Une femme perd l'usage de son bras après une opération de la thyroïde



La chambre d'accusation près la cour de Constantine est appelée aujourd'hui à se pencher sur une affaire liée à une erreur médicale dont la victime, une femme de 37 ans, continue de lutter pour obtenir gain de cause après avoir été destinataire d ‘un non-lieu prononcé par le juge d'instruction près le tribunal de Ziadia.

Hospitalisée pour une banale opération du goître, la victime, aujourd'hui mère d'un enfant de trois mois, s'est retrouvée à la sortie de l'hôpital avec une infirmité sans aucun rapport avec l'acte chirurgical.

Admise il y a près d'une année au service ORL du CHU de Constantine pour un problème de thyroïde, la malheureuse a, depuis, perdu l'usage de tout son bras et de sa main gauche à cause, nous dit-elle, d'une erreur médicale des chirurgiens.

Une action civile a été alors introduite auprès du juge d'instruction près le tribunal de Ziadia. Epaulée par un avocat, la dame avait déposé la caution réglementaire dans l'espoir d'obtenir gain de cause, et donc réparation.

Le juge avait, pour les besoins de son instruction, sollicité trois expertises, après avoir entendu les parties concernées -la plaignante et le staff médical-. Les experts ainsi retenus avaient, selon la victime, établi une relation de cause à effet entre l'acte chirurgical et les séquelles (paralysie de tout le membre supérieur gauche). En effet, selon les conclusions des experts (des spécialistes en neurologie et en ORL) des lésions subies par un nerf au niveau du cou alimentant le membre antérieur gauche de la victime sont à l'origine de la paralysie. Il est à préciser que l'acte chirurgical se déroule en trois étapes distinctes : l'ouverture ou l'incision, l'acte chirurgical en lui-même et enfin les sutures ou fermeture des plaies.

Selon la victime, le chirurgien a réfuté avoir procédé à l'incision préopératoire et a accusé ses assistants, deux résidents au service ORL de la structure hospitalo-universitaire, lesquels auraient procédé à l'incision ayant touché le nerf au niveau du cou. Cela a été relaté sur un document fourni par l'établissement hospitalier.

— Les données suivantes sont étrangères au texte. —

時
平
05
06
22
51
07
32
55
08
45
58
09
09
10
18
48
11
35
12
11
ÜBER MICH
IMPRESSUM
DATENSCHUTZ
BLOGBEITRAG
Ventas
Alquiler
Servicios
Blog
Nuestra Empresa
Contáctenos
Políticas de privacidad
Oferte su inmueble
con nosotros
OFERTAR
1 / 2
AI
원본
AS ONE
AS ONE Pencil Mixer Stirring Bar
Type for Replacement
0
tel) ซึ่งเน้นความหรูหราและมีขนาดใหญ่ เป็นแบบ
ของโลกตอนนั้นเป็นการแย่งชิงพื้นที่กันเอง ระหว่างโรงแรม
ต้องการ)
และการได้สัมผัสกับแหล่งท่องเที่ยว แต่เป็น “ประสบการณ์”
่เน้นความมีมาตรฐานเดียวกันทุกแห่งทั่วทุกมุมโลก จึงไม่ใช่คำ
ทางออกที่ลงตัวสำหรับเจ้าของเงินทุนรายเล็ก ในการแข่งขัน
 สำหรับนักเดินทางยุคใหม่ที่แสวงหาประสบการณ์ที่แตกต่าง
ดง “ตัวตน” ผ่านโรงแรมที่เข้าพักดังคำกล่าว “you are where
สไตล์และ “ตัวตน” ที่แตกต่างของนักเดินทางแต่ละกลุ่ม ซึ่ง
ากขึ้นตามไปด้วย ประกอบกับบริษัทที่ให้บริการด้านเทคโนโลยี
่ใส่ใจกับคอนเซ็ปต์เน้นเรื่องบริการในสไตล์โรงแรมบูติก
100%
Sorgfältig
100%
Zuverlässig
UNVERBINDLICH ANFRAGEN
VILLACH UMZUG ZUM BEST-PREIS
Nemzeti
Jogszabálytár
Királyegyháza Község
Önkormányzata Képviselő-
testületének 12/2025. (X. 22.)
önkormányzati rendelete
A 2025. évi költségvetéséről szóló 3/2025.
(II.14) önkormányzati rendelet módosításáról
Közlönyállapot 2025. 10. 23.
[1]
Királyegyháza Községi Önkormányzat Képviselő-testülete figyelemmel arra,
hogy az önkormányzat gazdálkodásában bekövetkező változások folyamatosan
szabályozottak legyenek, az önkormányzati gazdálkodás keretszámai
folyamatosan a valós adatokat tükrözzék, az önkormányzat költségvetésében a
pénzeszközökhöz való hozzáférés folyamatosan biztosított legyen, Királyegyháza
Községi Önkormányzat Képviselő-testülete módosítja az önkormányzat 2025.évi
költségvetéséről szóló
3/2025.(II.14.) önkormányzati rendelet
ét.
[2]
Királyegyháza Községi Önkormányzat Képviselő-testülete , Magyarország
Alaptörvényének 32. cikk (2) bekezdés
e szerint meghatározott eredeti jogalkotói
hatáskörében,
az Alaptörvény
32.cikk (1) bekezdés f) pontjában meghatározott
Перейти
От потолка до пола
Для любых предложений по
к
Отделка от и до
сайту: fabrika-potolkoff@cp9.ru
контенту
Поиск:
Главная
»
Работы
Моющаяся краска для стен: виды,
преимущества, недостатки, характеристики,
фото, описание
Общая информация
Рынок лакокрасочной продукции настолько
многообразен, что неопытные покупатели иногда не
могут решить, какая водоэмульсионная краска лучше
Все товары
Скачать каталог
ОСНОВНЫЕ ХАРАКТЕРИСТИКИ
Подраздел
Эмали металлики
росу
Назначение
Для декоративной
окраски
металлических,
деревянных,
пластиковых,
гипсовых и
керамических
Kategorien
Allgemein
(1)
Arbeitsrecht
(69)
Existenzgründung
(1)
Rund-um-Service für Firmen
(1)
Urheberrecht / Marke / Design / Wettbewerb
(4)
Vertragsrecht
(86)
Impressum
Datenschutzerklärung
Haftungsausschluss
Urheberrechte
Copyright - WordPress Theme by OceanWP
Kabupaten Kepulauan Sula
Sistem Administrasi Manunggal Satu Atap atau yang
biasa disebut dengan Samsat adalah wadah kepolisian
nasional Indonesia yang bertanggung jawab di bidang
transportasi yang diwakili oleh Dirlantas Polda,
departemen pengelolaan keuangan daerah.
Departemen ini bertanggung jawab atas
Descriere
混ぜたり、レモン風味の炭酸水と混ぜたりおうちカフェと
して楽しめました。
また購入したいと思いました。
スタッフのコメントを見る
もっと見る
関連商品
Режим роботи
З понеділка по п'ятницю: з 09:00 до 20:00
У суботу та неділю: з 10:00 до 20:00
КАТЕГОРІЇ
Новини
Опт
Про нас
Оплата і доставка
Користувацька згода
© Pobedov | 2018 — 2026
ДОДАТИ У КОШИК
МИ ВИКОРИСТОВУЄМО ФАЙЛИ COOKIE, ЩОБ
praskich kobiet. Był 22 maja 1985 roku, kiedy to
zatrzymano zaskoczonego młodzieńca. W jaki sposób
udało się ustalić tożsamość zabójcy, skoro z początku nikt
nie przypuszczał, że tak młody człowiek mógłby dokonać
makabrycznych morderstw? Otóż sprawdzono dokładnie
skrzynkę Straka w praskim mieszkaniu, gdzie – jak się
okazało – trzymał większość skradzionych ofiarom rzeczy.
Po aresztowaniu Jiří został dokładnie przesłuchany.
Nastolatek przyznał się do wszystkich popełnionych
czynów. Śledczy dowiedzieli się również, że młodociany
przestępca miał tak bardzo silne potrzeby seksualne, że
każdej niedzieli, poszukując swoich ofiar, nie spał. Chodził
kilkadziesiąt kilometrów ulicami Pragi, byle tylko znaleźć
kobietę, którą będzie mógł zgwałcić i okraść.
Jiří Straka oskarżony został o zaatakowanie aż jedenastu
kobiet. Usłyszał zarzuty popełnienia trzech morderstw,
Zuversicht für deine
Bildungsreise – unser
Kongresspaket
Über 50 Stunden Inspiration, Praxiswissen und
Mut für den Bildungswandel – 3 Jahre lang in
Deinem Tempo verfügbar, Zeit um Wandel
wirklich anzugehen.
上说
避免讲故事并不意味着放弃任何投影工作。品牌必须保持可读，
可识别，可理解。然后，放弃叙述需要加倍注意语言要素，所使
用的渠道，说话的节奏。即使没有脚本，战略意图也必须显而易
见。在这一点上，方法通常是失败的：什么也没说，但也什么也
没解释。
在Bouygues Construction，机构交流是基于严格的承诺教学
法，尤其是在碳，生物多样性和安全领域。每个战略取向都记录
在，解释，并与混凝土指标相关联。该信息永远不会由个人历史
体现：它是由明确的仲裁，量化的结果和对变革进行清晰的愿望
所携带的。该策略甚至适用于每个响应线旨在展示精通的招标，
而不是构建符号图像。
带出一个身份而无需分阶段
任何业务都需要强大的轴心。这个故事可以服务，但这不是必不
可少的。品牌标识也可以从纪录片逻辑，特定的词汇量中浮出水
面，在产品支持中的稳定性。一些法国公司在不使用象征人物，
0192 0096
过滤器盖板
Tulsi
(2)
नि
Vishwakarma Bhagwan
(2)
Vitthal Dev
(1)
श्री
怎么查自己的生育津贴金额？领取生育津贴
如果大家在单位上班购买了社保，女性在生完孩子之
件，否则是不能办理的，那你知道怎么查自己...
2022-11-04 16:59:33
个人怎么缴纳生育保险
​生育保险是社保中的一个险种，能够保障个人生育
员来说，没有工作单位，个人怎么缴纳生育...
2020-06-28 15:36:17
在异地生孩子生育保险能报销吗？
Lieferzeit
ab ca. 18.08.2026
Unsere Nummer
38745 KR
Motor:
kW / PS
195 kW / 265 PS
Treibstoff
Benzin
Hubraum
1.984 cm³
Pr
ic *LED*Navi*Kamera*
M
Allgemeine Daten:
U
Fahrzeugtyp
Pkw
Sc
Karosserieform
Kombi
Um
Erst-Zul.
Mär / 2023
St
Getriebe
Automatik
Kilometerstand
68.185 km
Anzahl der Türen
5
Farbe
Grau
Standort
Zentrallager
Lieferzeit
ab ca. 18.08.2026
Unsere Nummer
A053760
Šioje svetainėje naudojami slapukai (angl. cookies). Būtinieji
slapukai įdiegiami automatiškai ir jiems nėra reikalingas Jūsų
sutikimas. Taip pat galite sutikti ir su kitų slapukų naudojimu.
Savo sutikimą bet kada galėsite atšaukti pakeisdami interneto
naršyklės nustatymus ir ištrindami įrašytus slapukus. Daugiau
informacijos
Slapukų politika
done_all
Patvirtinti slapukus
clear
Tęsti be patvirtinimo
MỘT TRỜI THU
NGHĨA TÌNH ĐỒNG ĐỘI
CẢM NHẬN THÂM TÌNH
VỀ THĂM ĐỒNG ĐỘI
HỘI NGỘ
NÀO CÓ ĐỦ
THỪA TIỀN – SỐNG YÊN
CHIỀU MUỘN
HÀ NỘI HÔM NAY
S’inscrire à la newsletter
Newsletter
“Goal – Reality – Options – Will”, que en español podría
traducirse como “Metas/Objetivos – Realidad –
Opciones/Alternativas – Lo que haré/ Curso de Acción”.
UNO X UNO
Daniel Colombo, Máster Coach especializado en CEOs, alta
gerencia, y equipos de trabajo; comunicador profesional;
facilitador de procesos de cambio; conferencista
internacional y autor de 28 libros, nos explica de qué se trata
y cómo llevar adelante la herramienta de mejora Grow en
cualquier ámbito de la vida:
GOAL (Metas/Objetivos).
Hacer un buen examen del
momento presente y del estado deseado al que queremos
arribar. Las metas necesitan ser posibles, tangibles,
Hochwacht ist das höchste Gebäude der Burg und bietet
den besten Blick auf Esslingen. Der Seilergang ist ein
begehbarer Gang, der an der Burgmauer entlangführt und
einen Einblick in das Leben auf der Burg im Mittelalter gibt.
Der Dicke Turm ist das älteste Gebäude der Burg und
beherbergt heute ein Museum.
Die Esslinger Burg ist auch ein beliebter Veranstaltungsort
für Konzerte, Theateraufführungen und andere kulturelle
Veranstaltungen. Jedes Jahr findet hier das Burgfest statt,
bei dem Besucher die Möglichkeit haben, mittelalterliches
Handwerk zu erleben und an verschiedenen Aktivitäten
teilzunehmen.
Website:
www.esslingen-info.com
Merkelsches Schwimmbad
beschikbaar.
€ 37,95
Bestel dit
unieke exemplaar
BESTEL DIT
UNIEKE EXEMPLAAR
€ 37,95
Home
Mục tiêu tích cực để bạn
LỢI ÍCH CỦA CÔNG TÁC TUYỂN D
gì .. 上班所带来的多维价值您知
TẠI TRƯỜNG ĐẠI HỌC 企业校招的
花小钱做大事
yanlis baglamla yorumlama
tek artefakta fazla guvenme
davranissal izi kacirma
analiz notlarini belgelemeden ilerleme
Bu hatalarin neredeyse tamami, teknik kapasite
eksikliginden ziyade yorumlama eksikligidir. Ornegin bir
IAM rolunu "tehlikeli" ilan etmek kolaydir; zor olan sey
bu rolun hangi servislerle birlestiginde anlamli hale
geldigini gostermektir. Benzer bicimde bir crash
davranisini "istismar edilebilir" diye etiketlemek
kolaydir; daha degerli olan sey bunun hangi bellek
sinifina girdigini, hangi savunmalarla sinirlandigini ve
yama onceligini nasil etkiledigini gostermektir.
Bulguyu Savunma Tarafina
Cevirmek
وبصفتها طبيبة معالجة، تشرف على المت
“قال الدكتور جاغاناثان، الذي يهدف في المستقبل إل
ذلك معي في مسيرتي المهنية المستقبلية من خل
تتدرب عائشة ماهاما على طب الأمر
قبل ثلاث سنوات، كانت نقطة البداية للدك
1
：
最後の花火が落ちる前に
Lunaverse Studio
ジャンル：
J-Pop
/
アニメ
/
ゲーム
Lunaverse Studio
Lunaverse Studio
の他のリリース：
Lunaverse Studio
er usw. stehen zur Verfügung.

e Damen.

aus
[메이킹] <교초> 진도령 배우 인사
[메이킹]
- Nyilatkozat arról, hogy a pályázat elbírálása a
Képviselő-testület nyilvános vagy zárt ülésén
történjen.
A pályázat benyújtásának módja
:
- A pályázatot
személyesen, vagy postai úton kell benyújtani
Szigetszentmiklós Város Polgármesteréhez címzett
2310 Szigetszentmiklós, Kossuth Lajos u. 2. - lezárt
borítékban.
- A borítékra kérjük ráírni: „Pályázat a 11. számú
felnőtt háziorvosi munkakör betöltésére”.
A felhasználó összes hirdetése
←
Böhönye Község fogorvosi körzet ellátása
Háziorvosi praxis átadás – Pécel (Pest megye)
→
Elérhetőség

Toutefois, la victime insiste sur le fait que les noms du chirurgien et du médecin traitant ayant assuré son suivi postopératoire, apposés sur le document en sa possession, sont différents de ceux ayant signé le dossier fourni par le CHU. Selon la défense de la plaignante, le chirurgien ayant procédé à l'opération a depuis quitté le pays et se trouverait dans un pays du Golfe, alors que le médecin traitant aurait été muté dans une structure sanitaire de l'est du pays.

Une affaire qui pourtant a vu le juge d'instruction prononcer un non-lieu, ce qui poussa la victime à faire appel, ainsi que le parquet. L'affaire est donc renvoyée devant les juges de la chambre d'accusation près la cour de Constantine.

A noter que dans cette affaire, les médecins mis en cause pourraient être poursuivis pour le délit de négligence médicale ayant entraîné une invalidité permanente, délit passible d'un emprisonnement pouvant aller jusqu'à six mois, avec dédommagement à la charge de l'établissement sanitaire employeur.